[RECORDS FOR THIS EXERCISE Boundary: Start]
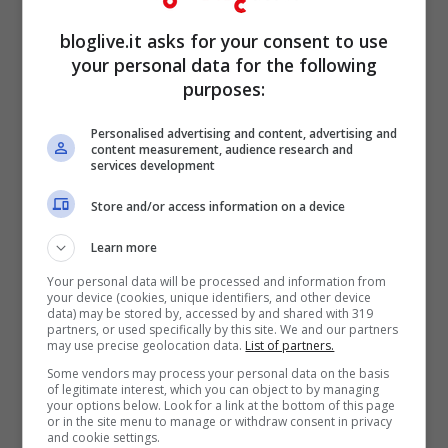
passarono inevitabilmente anche
attraverso un cambio d’immagine: la
bloglive.it asks for your consent to use
your personal data for the following
ragazza acqua e sapone cede il passo a
purposes:
una donna dirompente che non lascia più
Personalised advertising and content, advertising and
nulla all’immaginazione, una
Jessica
content measurement, audience research and
services development
Rabbit
in carne e ossa.
Store and/or access information on a device
Con gli
anni ’90
arrivano
le super top
in
Learn more
passerella e in copertina: da Elle
Your personal data will be processed and information from
your device (cookies, unique identifiers, and other device
Macpherson a Claudia Schiffer, da Naomi
data) may be stored by, accessed by and shared with 319
partners, or used specifically by this site. We and our partners
Campbell a Cindy Crawford. Ma ormai la
may use precise geolocation data.
List of partners.
tiratura da capogiro dei primi decenni è un
Some vendors may process your personal data on the basis
of legitimate interest, which you can object to by managing
vago ricordo.
your options below. Look for a link at the bottom of this page
or in the site menu to manage or withdraw consent in privacy
and cookie settings.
[RECORDS FOR THIS EXERCISE Boundary: End]
## TASK PROMPT
Look through the entries above. Copy out every line holding the word "data".

## SOLUTION BELOW
your personal data for the following
Your personal data will be processed and information from
data) may be stored by, accessed by and shared with 319
may use precise geolocation data.
Some vendors may process your personal data on the basis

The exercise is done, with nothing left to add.